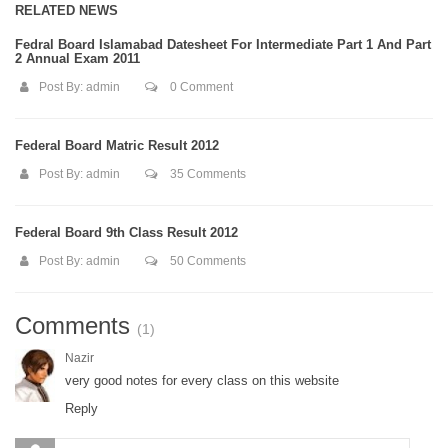
RELATED NEWS
Fedral Board Islamabad Datesheet For Intermediate Part 1 And Part
2 Annual Exam 2011
Post By:
admin
0 Comment
Federal Board Matric Result 2012
Post By:
admin
35 Comments
Federal Board 9th Class Result 2012
Post By:
admin
50 Comments
Comments
(1)
Nazir
very good notes for every class on this website
Reply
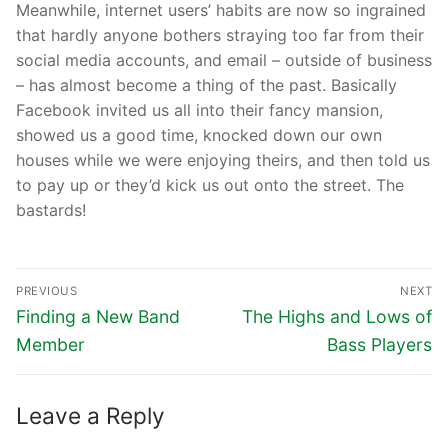
Meanwhile, internet users’ habits are now so ingrained
that hardly anyone bothers straying too far from their
social media accounts, and email – outside of business
– has almost become a thing of the past. Basically
Facebook invited us all into their fancy mansion,
showed us a good time, knocked down our own
houses while we were enjoying theirs, and then told us
to pay up or they’d kick us out onto the street. The
bastards!
PREVIOUS
NEXT
Finding a New Band
The Highs and Lows of
Member
Bass Players
Leave a Reply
════
INSTRUCTIONS TO FOLLOW:
Please write out all of the lines above word for word, leaving the pictures out.

RESPONSE TO THIS EXERCISE:
RELATED NEWS
Fedral Board Islamabad Datesheet For Intermediate Part 1 And Part
2 Annual Exam 2011
Post By:
admin
0 Comment
Federal Board Matric Result 2012
Post By:
admin
35 Comments
Federal Board 9th Class Result 2012
Post By:
admin
50 Comments
Comments
(1)
Nazir
very good notes for every class on this website
Reply
Meanwhile, internet users’ habits are now so ingrained
that hardly anyone bothers straying too far from their
social media accounts, and email – outside of business
– has almost become a thing of the past. Basically
Facebook invited us all into their fancy mansion,
showed us a good time, knocked down our own
houses while we were enjoying theirs, and then told us
to pay up or they’d kick us out onto the street. The
bastards!
PREVIOUS
NEXT
Finding a New Band
The Highs and Lows of
Member
Bass Players
Leave a Reply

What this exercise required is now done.